J’allai chez un brocanteur, qui m’habilla de la tête aux pieds, et fis une pause de deux heures chez un barbier, qui me frotta, me poudra, me huila si habilement que j’eus peine à me reconnaître en me plaçant devant une glace. J’achetai une paire de belles lunettes vertes qui donnaient à ma physionomie une superbe gravité.

Sans plus tarder, je me dirigeai au hasard chez un des deux lettrés qui m’avaient si honnêtement éconduit.

Je fis une entrée solennelle et fus reçu avec force salutations.

— Je viens auprès de vous, dis-je d’une voix assurée, parce que vous êtes le plus grand savant de toute cette région. Il vous faut un secrétaire et je brûle du désir de me réchauffer aux rayons de votre esprit. Je suis fils d’un docteur dont les ancêtres ont été très-fameux dans les lettres. Je lis le tibétain à livre ouvert et la langue aïno m’est assez familière. Mais tout cela n’est rien auprès de votre surprenante érudition.

Trois minutes après j’étais enrôlé secrétaire. J’en conclus que flatter, c’est réussir.

De l’infime position de subalterne, je m’élevai, en passant des examens successifs, à la dignité de docteur ; je rasai ma tête et, dès lors la préséance me fut accordée dans les assemblées.

J’aime mon pays, mes concitoyens, mon devoir. Je fais le bien par instinct et non par politique. En résumé, je serais heureux, si quelque divinité cruelle n’avait pas jeté dans mon âme le germe d’une insatiable curiosité et d’une dévorante passion de voyage.

En vérité, c’est un principe sage que celui qui prescrit d’étouffer le feu de ses désirs. Le voyageur ressemble au conquérant et au fumeur d’opium.

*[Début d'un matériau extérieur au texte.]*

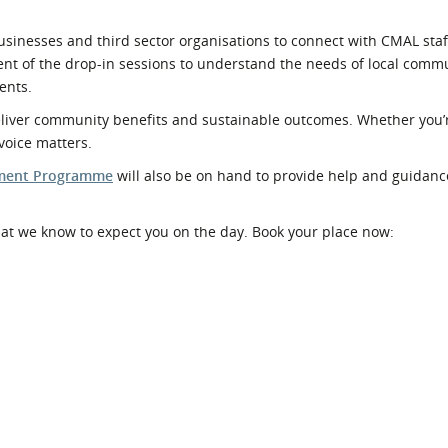
usinesses and third sector organisations to connect with CMAL sta
nt of the drop-in sessions to understand the needs of local comm
ents.
deliver community benefits and sustainable outcomes. Whether you
voice matters.
pment Programme
will also be on hand to provide help and guidan
hat we know to expect you on the day. Book your place now:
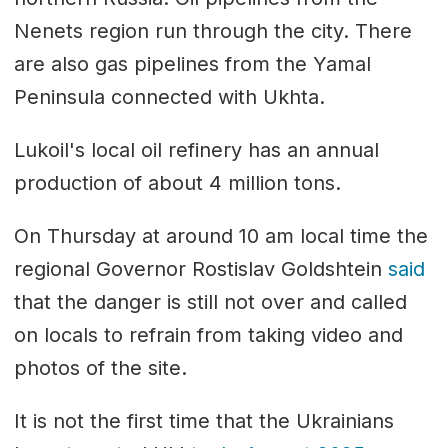
Nenets region run through the city. There
are also gas pipelines from the Yamal
Peninsula connected with Ukhta.
Lukoil's local oil refinery has an annual
production of about 4 million tons.
On Thursday at around 10 am local time the
regional Governor Rostislav Goldshtein
said
that the danger is still not over and called
on locals to refrain from taking video and
photos of the site.
It is not the first time that the Ukrainians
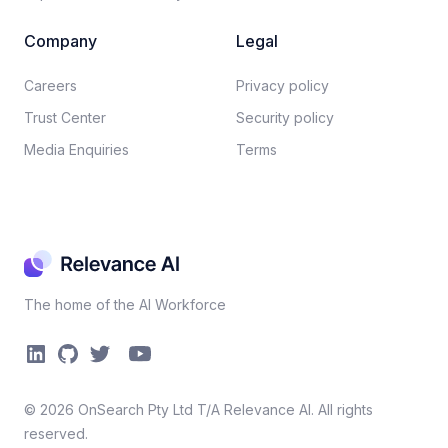
Company
Legal
Careers​
Privacy policy​
Trust Center
Security policy​
Media Enquiries
Terms
The home of the AI Workforce
©
2026
OnSearch Pty Ltd T/A Relevance AI. All rights
reserved.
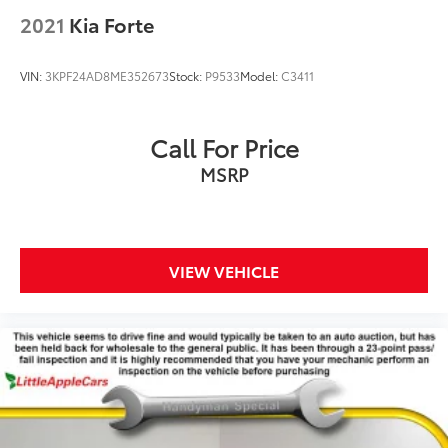
2021
Kia Forte
VIN:
3KPF24AD8ME352673
Stock:
P9533
Model:
C3411
Call For Price
MSRP
VIEW VEHICLE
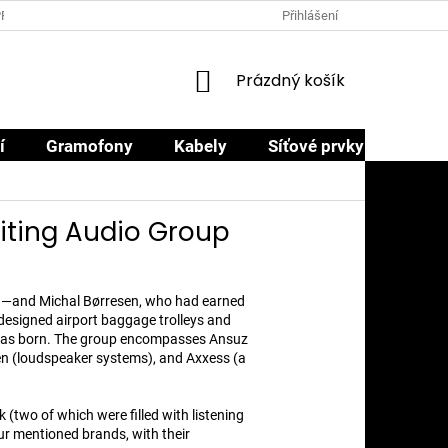
PRODEJCI
PROČ NAKOUPIT U NÁS
OBCHODNÍ PODMÍNKY
Přihlášení
NÁKUPNÍ
Prázdný košík
KOŠÍK
í
Gramofony
Kabely
Síťové prvky
Sluch
iting Audio Group
nd—and Michal Børresen, who had earned
 designed airport baggage trolleys and
 was born. The group encompasses Ansuz
en (loudspeaker systems), and Axxess (a
(two of which were filled with listening
r mentioned brands, with their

Rien ne peut assouvir ses penchants ; plus il a vu, plus il veut voir.

Le potentat belliqueux qui prend aujourd’hui une province en voudra demain prendre deux, et le fumeur d’opium qui aspire la première bouffée de narcotique signe son arrêt de mort aussi sûrement que le conquérant le malheur de ses sujets, et le voyageur le sien propre.

L’Être souverain du bien n’a certes pas inventé les navires ; je vois là l’œuvre d’un dieu du mal ; l’existence du voyageur est anormale. L’homme n’est pas fait pour vivre sans toit et errer à travers le monde sans amitié et sans famille. La vie ne doit pas être une course par monts et par vaux, mais une promenade dans une petite plaine uniforme. C’est être fou que de chercher le bonheur dans la fièvre, et le voyageur ne le cherche pas ailleurs.

Le véritable bonheur est là où on le soupçonne le moins, et celui qui se confine dans la plus grande obscurité me paraît en être moins loin que le téméraire qui, en voulant agrandir son âme, la ronge et la torture.

La réflexion est une lame de fer rouge qui laboure l’esprit, l’agrandit et l’ulcère.

Les profonds penseurs ont pour la plupart sur le front et dans les yeux l’empreinte des mille douleurs qui se déchaînent dans leur cerveau tumultueux : tout grand penseur qui n’arrive pas à une sorte d’extase béate et stupide est d’une subtilité satirique et démoniaque. Il n’y a pas de milieu. Il faut être saint et martyr, ou démon et souverain.

La révélation du monde tel qu’il est montre presque partout au pinacle le crime adroitement conçu posant ses deux pieds implacables sur la vertu. Le roi terrestre, c’est la ruse. La réflexion que donne la science, c’est le mal ; l’ignorance, c’est le bien.